STUDY MATERIAL:
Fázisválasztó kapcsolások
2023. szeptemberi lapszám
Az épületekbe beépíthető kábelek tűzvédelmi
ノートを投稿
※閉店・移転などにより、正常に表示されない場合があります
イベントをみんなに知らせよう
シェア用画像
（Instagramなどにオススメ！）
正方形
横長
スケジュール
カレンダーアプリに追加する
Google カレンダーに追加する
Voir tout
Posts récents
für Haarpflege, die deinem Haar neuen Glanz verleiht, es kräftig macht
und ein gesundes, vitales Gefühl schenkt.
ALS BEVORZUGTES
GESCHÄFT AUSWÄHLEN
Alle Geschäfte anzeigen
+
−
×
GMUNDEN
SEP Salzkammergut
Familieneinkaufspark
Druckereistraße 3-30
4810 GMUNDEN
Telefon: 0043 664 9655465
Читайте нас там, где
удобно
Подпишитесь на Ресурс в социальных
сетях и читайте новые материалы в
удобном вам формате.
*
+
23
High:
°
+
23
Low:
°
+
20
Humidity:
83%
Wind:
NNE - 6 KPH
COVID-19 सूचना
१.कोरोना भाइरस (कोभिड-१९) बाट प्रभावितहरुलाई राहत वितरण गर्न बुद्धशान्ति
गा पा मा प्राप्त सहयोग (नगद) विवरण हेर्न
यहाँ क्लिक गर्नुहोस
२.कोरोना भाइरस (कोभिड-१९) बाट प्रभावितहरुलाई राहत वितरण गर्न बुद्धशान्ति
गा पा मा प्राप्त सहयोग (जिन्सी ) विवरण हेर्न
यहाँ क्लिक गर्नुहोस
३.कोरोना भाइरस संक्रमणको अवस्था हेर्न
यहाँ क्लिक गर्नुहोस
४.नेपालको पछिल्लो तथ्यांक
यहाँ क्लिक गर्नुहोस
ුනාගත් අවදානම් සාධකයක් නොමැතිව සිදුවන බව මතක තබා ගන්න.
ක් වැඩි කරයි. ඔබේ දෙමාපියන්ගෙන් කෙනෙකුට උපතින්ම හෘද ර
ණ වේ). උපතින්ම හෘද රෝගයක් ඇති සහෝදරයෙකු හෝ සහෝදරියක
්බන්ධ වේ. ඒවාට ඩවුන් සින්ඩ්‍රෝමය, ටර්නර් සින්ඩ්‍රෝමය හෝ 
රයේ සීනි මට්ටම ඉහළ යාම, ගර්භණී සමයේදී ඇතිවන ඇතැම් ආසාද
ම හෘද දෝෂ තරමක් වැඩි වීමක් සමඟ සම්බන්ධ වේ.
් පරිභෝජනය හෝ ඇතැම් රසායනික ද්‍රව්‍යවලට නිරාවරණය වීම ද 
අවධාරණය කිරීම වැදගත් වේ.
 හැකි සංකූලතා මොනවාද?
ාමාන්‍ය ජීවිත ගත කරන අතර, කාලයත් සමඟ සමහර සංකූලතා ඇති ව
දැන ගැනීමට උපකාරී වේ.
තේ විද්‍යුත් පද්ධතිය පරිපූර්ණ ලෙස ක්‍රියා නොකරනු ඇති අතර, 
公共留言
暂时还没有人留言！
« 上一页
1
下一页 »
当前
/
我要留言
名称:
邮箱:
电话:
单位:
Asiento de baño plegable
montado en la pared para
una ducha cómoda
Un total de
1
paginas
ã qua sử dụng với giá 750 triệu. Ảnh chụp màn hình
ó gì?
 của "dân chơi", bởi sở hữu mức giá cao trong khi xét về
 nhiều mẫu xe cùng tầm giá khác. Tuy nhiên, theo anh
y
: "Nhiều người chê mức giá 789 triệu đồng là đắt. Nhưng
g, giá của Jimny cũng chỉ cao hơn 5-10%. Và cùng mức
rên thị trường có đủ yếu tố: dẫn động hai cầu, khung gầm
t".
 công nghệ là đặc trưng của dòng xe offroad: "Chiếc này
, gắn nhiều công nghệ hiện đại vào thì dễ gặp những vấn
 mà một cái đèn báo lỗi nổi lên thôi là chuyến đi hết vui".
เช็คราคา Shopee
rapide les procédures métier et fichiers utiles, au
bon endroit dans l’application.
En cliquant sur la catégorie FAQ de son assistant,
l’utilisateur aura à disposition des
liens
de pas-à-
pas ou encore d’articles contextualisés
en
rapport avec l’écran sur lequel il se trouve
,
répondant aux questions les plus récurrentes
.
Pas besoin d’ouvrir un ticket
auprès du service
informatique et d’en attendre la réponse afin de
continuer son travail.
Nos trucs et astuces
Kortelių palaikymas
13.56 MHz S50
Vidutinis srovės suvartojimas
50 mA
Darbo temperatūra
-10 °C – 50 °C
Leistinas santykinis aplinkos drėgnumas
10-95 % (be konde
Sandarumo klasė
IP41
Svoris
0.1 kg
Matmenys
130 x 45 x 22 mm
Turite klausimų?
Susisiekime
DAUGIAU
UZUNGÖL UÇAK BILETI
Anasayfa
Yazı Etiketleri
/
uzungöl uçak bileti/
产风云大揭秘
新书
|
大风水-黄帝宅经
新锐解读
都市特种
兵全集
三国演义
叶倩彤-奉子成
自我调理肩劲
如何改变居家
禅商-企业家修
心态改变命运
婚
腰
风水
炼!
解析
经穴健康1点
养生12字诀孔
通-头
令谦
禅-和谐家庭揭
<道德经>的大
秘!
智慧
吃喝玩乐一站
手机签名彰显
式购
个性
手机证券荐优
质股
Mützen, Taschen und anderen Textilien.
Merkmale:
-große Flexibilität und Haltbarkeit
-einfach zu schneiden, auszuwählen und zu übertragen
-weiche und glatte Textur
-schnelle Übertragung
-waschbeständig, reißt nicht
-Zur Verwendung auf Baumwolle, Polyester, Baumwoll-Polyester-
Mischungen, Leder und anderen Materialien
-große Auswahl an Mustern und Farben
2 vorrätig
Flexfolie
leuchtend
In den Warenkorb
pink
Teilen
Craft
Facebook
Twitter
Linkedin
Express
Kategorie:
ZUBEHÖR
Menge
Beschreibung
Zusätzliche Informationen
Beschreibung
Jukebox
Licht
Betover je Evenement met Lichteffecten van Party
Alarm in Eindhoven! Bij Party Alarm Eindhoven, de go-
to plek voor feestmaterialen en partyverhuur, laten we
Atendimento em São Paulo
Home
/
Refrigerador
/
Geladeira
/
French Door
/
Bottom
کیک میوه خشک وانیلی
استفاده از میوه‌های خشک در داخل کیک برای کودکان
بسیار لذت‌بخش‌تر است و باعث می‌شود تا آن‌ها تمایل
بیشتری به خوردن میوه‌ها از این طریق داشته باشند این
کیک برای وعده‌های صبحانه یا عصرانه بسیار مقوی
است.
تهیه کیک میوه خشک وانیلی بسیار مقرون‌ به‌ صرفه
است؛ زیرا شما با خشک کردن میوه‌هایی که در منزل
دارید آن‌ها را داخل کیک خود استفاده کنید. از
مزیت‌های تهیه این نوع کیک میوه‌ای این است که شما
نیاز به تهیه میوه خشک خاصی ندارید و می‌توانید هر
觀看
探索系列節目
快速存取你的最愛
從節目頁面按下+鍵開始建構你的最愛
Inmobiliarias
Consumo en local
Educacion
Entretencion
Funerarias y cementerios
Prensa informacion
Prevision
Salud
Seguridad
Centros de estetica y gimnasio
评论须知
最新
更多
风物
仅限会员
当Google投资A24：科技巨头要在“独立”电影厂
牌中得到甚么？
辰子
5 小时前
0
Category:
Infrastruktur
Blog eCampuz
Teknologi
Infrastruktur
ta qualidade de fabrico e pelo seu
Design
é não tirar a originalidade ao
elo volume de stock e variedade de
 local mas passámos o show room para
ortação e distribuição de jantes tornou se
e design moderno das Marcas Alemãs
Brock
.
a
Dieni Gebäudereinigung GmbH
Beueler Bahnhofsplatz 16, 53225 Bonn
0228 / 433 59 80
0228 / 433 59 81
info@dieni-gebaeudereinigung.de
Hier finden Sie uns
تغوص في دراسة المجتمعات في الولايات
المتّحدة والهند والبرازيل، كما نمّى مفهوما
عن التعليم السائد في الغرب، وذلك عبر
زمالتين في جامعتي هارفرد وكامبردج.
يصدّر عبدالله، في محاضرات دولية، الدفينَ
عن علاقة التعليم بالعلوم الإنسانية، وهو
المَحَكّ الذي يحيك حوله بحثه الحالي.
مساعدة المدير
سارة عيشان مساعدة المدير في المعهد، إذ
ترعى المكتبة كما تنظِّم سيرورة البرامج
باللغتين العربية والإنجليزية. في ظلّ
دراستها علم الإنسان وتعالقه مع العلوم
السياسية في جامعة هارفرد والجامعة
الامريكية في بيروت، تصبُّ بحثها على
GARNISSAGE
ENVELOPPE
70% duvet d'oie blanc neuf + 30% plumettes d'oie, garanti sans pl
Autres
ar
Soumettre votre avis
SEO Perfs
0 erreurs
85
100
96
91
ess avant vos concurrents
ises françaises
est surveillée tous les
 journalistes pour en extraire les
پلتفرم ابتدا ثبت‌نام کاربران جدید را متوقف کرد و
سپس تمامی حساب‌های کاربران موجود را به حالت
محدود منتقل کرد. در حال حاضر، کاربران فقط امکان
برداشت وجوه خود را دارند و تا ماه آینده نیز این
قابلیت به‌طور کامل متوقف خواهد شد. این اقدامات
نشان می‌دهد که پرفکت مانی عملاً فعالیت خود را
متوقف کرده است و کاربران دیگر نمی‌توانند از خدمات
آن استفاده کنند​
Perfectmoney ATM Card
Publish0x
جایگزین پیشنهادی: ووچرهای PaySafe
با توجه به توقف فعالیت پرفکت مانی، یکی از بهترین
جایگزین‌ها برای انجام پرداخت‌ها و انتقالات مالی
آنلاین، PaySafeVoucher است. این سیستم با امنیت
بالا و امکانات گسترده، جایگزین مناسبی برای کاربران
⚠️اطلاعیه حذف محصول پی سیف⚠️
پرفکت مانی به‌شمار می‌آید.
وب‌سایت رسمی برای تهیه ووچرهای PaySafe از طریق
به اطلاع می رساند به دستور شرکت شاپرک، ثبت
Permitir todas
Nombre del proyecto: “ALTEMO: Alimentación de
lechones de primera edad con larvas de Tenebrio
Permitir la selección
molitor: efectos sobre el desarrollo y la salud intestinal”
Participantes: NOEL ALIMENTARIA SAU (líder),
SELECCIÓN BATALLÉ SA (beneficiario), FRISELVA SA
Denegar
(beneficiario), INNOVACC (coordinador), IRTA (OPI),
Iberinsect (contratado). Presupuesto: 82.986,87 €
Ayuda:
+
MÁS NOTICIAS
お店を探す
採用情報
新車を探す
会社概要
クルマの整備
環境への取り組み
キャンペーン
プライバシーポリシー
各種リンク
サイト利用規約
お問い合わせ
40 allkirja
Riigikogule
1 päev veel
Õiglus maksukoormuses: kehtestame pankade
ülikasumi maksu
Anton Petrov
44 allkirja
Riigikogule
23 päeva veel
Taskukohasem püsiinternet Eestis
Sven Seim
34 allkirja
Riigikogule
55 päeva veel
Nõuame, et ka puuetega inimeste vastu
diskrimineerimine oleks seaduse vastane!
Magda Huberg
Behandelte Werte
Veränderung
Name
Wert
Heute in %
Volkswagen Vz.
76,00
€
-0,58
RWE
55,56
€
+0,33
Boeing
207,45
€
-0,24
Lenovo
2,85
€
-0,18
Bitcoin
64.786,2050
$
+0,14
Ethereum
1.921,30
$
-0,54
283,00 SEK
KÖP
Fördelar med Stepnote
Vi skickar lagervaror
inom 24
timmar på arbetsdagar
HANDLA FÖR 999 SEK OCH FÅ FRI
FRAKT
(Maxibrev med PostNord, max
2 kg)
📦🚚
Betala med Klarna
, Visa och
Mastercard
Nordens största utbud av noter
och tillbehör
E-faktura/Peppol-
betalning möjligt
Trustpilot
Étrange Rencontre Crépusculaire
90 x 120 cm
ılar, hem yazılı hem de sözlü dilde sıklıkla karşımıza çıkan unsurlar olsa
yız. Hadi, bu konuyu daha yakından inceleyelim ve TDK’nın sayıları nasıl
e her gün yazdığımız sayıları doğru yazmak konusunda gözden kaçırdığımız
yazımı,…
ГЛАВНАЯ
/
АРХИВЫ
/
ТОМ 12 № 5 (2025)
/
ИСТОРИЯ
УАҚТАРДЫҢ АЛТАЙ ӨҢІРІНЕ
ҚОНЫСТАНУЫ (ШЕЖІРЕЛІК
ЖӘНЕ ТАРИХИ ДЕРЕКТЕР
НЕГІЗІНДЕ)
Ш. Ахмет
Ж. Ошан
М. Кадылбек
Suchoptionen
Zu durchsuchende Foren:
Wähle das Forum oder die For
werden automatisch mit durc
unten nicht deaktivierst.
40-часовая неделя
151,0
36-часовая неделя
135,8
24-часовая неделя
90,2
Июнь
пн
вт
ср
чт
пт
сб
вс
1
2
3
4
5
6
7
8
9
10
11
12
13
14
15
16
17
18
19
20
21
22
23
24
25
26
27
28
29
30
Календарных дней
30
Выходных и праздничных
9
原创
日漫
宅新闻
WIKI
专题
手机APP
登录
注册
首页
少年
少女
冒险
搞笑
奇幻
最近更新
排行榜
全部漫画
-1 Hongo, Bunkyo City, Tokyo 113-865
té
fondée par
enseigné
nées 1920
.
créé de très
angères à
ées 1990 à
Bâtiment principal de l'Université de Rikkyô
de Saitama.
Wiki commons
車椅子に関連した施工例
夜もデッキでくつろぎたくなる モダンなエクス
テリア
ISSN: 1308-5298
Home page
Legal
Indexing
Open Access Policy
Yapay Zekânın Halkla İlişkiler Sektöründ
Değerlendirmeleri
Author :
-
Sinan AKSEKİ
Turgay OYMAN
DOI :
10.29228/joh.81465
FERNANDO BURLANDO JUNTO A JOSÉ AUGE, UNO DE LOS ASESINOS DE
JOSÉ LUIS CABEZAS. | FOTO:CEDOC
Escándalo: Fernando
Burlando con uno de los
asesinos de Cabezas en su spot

WHAT YOU WILL DO: How many lines of the data above contain the word "große"? Case matters. Reply with the number alone.

YOUR SOLUTION: 2